_Excerpt_.
Financial Results for the Fourth Quarter of 2016

The Company reported net loss for the fourth quarter of 2016 (“4Q16”) of $27.2 million, or $1.54 per share, as compared to a net loss of $47.2 million, or $3.88 per share, for the fourth quarter of 2015 (“4Q15”). Adjusted net loss1 (non-GAAP) for 4Q16 was $26.2 million, or $1.49 per share, as compared to adjusted net loss1 (non-GAAP) of $22.1 million, or $1.82 per share, for 4Q15. Cash flow from operations for 4Q16 was $2.8 million as compared to $(2.8) million for 4Q15. EBITDAX2 (non-GAAP) for 4Q16 was $13.3 million as compared to $20.7 million for 4Q15.

The key factors affecting the comparability of financial results for 4Q16 versus 4Q15 were:

  • Oil and gas sales for 4Q16, excluding amortized deferred revenues, increased $7.9 million to $46.6 million in 4Q16 from $38.7 million in 4Q15. Price variances accounted for $8.5 million of the increase and production variances accounted for $0.6 million of the decrease. Average realized oil prices were $44.87 per barrel in 4Q16 versus $36.91 per barrel in 4Q15, average realized gas prices were $2.70 per Mcf in 4Q16 versus $2.09 per Mcf in 4Q15, and average realized NGL prices were $16.72 per barrel in 4Q16 versus $13.00 per barrel in 4Q15. Amortized deferred revenue in 4Q16 totaled $0.4 million as compared to $0.3 million in 4Q15.
  • Oil, gas and NGL production per BOE/d decreased 4% in 4Q16 to 13,441 BOE/d as compared to 13,939 BOE/d in 4Q15, with oil production decreasing 1% to 9,957 barrels per day, gas production decreasing 15% to 12,359 Mcf per day, and NGL production decreasing 1% to 1,424 barrels per day. Oil and NGL production accounted for approximately 85% of the Company’s total BOE production in 4Q16 versus 83% in 4Q15. After giving effect to the sale of substantially all of the Company’s assets in the Giddings Area in East Central Texas in December 2016 and the sale of interests in certain wells in Glasscock County, Texas in July 2016, oil, gas and NGL production per BOE/d increased 11% in 4Q16 as compared to 4Q15. See accompanying tables for additional information about the Company’s oil and gas production.

_Written task_. Transcribe the whole excerpt on fourth-quarter 2016 financial results word for word. The items have nothing to do with this.

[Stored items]
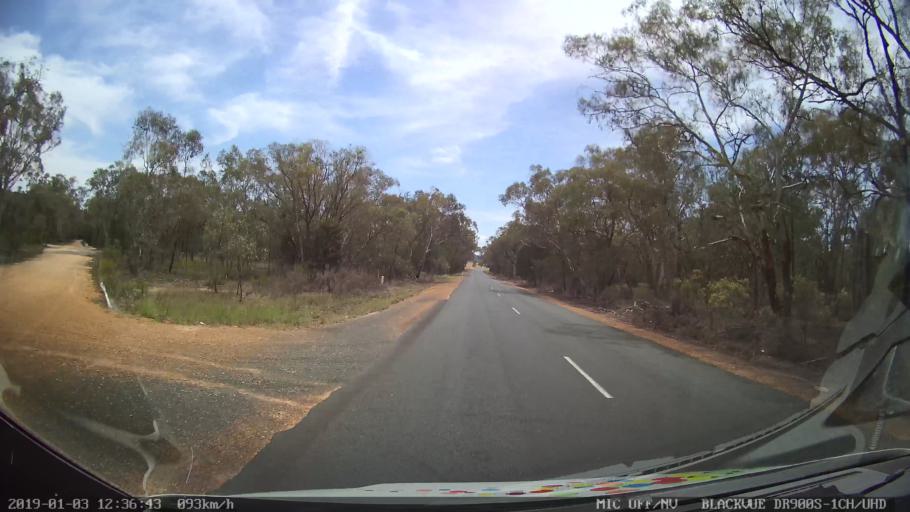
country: AU
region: New South Wales
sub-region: Weddin
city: Grenfell
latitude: -33.8513
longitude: 148.1783
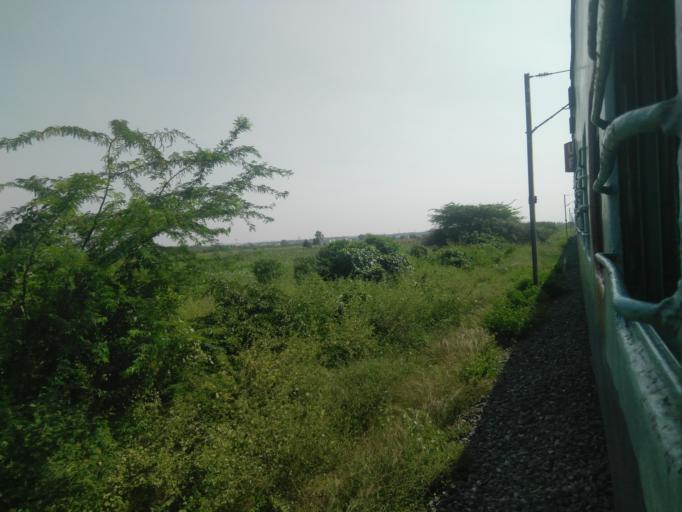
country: IN
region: Tamil Nadu
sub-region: Coimbatore
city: Periyanayakkanpalaiyam
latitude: 11.1298
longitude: 76.9486
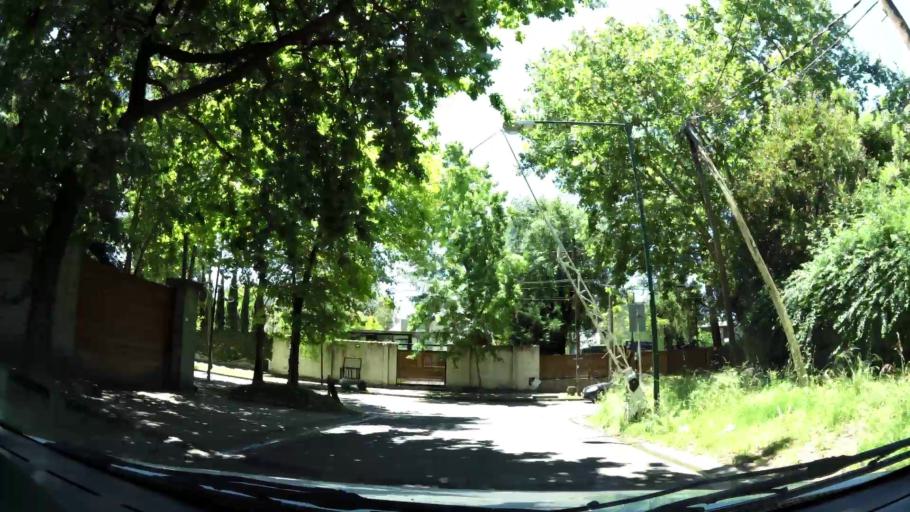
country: AR
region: Buenos Aires
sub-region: Partido de San Isidro
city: San Isidro
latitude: -34.4963
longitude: -58.5615
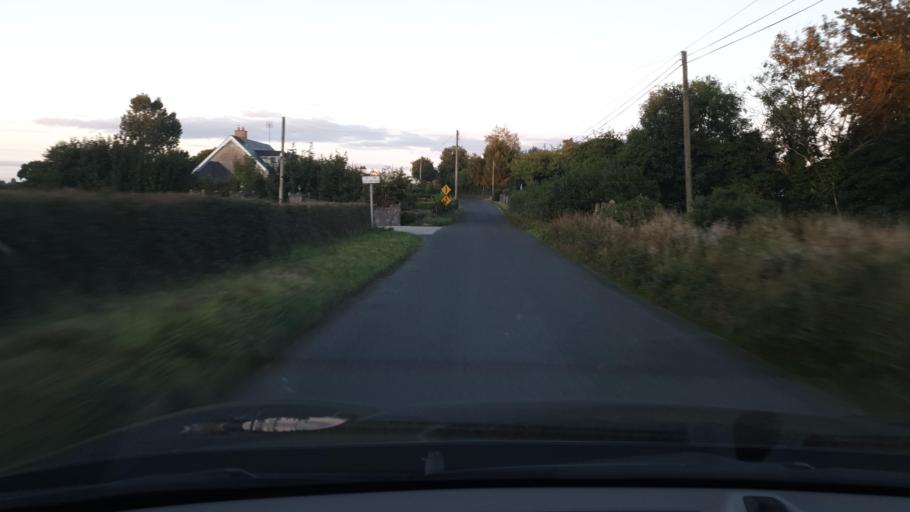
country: IE
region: Leinster
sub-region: Kildare
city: Prosperous
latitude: 53.3229
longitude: -6.7978
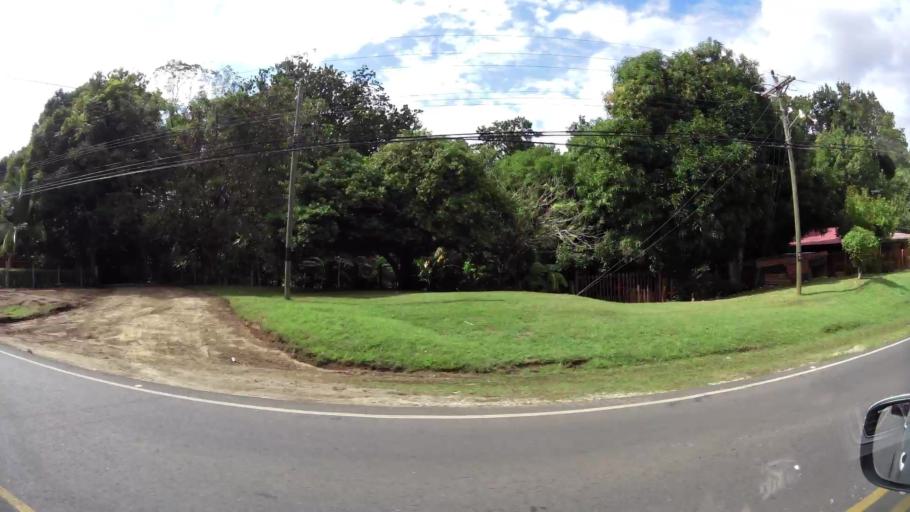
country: CR
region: Guanacaste
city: Hojancha
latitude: 10.1158
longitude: -85.3443
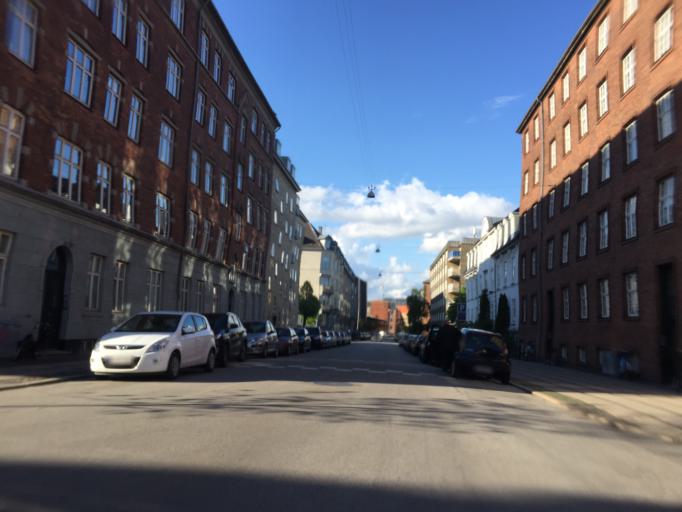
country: DK
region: Capital Region
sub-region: Frederiksberg Kommune
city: Frederiksberg
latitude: 55.6877
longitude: 12.5328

_Response for this exercise_.
Financial Results for the Fourth Quarter of 2016

The Company reported net loss for the fourth quarter of 2016 (“4Q16”) of $27.2 million, or $1.54 per share, as compared to a net loss of $47.2 million, or $3.88 per share, for the fourth quarter of 2015 (“4Q15”). Adjusted net loss1 (non-GAAP) for 4Q16 was $26.2 million, or $1.49 per share, as compared to adjusted net loss1 (non-GAAP) of $22.1 million, or $1.82 per share, for 4Q15. Cash flow from operations for 4Q16 was $2.8 million as compared to $(2.8) million for 4Q15. EBITDAX2 (non-GAAP) for 4Q16 was $13.3 million as compared to $20.7 million for 4Q15.

The key factors affecting the comparability of financial results for 4Q16 versus 4Q15 were:

  • Oil and gas sales for 4Q16, excluding amortized deferred revenues, increased $7.9 million to $46.6 million in 4Q16 from $38.7 million in 4Q15. Price variances accounted for $8.5 million of the increase and production variances accounted for $0.6 million of the decrease. Average realized oil prices were $44.87 per barrel in 4Q16 versus $36.91 per barrel in 4Q15, average realized gas prices were $2.70 per Mcf in 4Q16 versus $2.09 per Mcf in 4Q15, and average realized NGL prices were $16.72 per barrel in 4Q16 versus $13.00 per barrel in 4Q15. Amortized deferred revenue in 4Q16 totaled $0.4 million as compared to $0.3 million in 4Q15.
  • Oil, gas and NGL production per BOE/d decreased 4% in 4Q16 to 13,441 BOE/d as compared to 13,939 BOE/d in 4Q15, with oil production decreasing 1% to 9,957 barrels per day, gas production decreasing 15% to 12,359 Mcf per day, and NGL production decreasing 1% to 1,424 barrels per day. Oil and NGL production accounted for approximately 85% of the Company’s total BOE production in 4Q16 versus 83% in 4Q15. After giving effect to the sale of substantially all of the Company’s assets in the Giddings Area in East Central Texas in December 2016 and the sale of interests in certain wells in Glasscock County, Texas in July 2016, oil, gas and NGL production per BOE/d increased 11% in 4Q16 as compared to 4Q15. See accompanying tables for additional information about the Company’s oil and gas production.